In the first film, there are a couple of Reds shown running toward first base — with Cubs fielders in the action as well. This is something I never knew happened, that teams did actual practice together before games. Reds runner No. 23 is Harry Craft, who became a major-league manager in the 1950s and 1960s with the Kansas City A’s and Astros, and who was part of the Cubs “College of Coaches” in 1961 and 1962.
The Cub shown at first base, also No. 23, isn’t someone I can identify. The Cubs’ 1939 uniform number page at baseball-reference says Vern Olsen wore No. 23 that year. But Olsen was a pitcher, and also wasn’t on the team until September, and I’ll show you later why these films were not taken in September. Thus... I’m not sure who that is.

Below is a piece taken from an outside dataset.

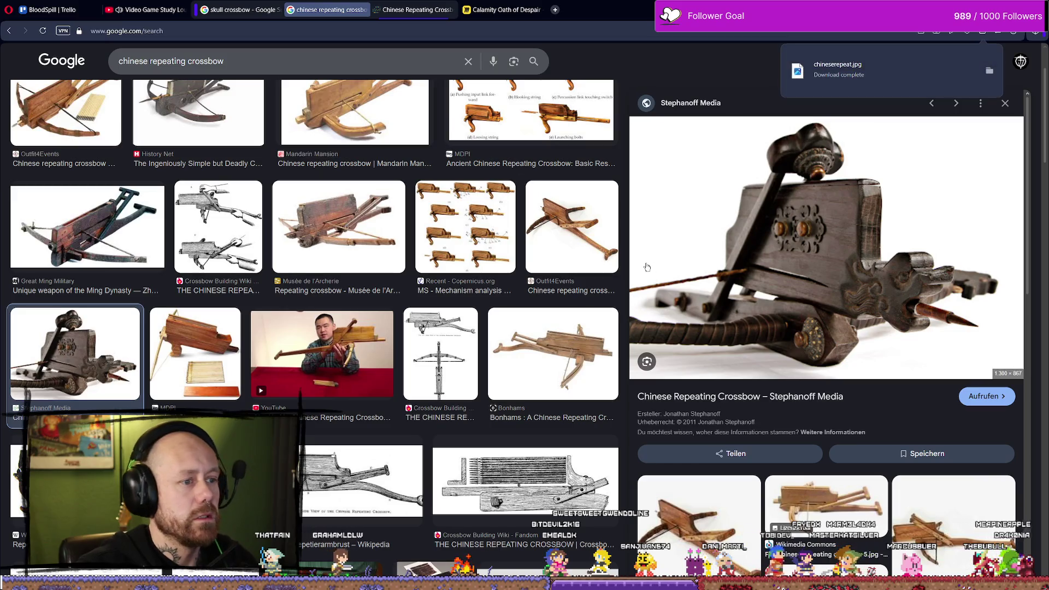
Close the Stephanoff Media crossbow page and go back to the skull crossbow results
{"action": "scroll", "coordinate": [749, 200], "scroll_direction": "down", "scroll_amount": 3}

At about :30 into the first film you can see No. 22, Dizzy Dean, warming up, along with someone wearing No. 20 in the background. That was coach Roy Johnson. Taking batting practice later in this film is No. 5, Dick Bartell. Bartell played most of his career for the Giants and Tigers; 1939 was his only year as a Cub.
No. 41 in film two is a pitcher named Vance Page. Page’s appearance in this film was one clue as to when it was shot. More on this later. No. 13 appearing later in this one is Claude Passeau, in the first of his nine Cubs seasons. No. 11 is Bill Lee, one of the team’s best pitchers in their 1935 and 1938 pennant years. Ending film two is coach Roy Johnson on the mound, presumably throwing batting practice.
I mentioned earlier that Vance Page was a clue to when these films were shot. It’s obviously summer, with trees and ivy in full leaf. The Reds visited Wrigley Field three times in 1939: June 30-July 2, August 8-10 and September 9-10. There were three doubleheaders played in the July and August series, as an entire April Cubs/Reds series (April 18-19-20) had been rained out.
The shadows seem to indicate the sun is too high in the sky for it to be September. So... July or August?
There’s one clue that gives away the month. At the end of the second film you can see just enough of the scoreboard at about :50 to see NEW YORK/WASHINGTON on the American League side. That matches the August series only.
Which game? I’m going to say it’s the last game of that series, August 10, 1939, the game started by Vance Page. The Cubs won 6-4. Weather forecasts I located in the Tribune archive say it was cloudy on August 8 and 9 and sunny on August 10, which should clinch it.
The 1939 Cubs contended for a while after their 1938 N.L. pennant, but finished third at 84-70, 13 games behind the pennant-winning Reds. It was their last winning season before they won the 1945 N.L. championship.